Intercontinental Cry (IC) is a non-profit newsroom that produces public-interest journalism centered on Indigenous rights and the environment. A project of the Center for World Indigenous Studies (a US-based 501(C)(3) founded in 1979), IC is led by journalists and academics of Indigenous descent.
With a team of more than 50 volunteer journalists who recognize the significant role that Indigenous Peoples play in combating climate change, protecting biodiversity, and defending our fundamental rights and freedoms, IC Magazine produces tactical and investigative journalism with moral force.
Over the past 13 years, we have covered stories for more than 630 Indigenous nations. In the process, our reporting has contributed to the passage of new laws, it has helped catalyze movements like #IdleNoMore, and it has exposed the harmful practices of numerous governments, corporations and private interest groups around the world.

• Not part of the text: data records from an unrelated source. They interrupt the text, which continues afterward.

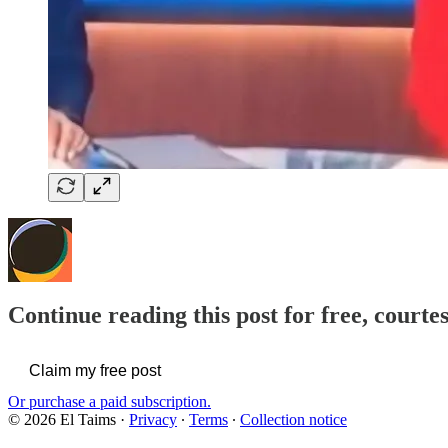
Continue reading this post for free, courte
Claim my free post
Or purchase a paid subscription.
© 2026 El Taims
·
Privacy
∙
Terms
∙
Collection notice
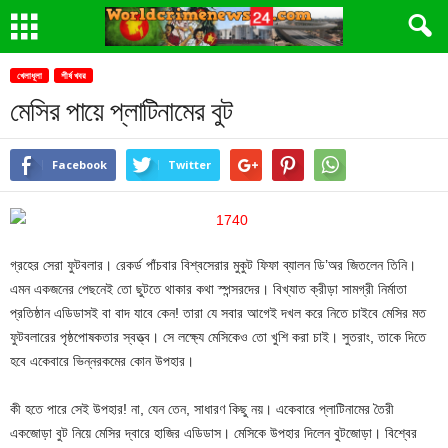
খেলাধূলা
শীর্ষ খবর
মেসির পায়ে প্লাটিনামের বুট
Facebook
Twitter
গ্রহের সেরা ফুটবলার। রেকর্ড পাঁচবার বিশ্বসেরার মুকুট ফিফা ব্যালন ডি’অর জিতলেন তিনি।
এমন একজনের পেছনেই তো ছুটতে থাকার কথা স্পন্সরদের। বিখ্যাত ক্রীড়া সামগ্রী নির্মাতা
প্রতিষ্ঠান এডিডাসই বা বাদ যাবে কেন! তারা যে সবার আগেই দখল করে নিতে চাইবে মেসির মত
ফুটবলারের পৃষ্ঠপোষকতার স্বত্ত্ব। সে লক্ষ্যে মেসিকেও তো খুশি করা চাই। সুতরাং, তাকে দিতে
হবে একেবারে ভিন্নরকমের কোন উপহার।
কী হতে পারে সেই উপহার! না, যেন তেন, সাধারণ কিছু নয়। একেবারে প্লাটিনামের তৈরী
একজোড়া বুট নিয়ে মেসির দ্বারে হাজির এডিডাস। মেসিকে উপহার দিলেন বুটজোড়া। বিশ্বের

As a nonprofit newsroom, IC’s work is fueled almost entirely through donations. This allows us to remain editorial independent while ensuring that we can continue to cover the significant costs that come with investigating what other newsrooms ignore.
But we don’t just cover stories at IC. We monitor world events for opportunities to catalyze environmental justice movements; we call attention to frontline defenders and journalists who are under threat; we educate the public by exploring indigenous histories, cultures, worldviews and ideas; and most importantly, we provide Indigenous Peoples with a space to tell their own stories without intermediaries.
With emerging projects like the Ka:nen School of Indigenous Journalism (KSIJ)–the world’s first online indigenous journalism school–we are striving to train a new generation ethically-motivated, and security-conscious journalists while attempting to increase media diversity with the Indigenous Rights Journalism Partnership (IRJP) and provide indigenous youth with the opportunity to share their own stories through The Indigenous Youth Culture Exchange.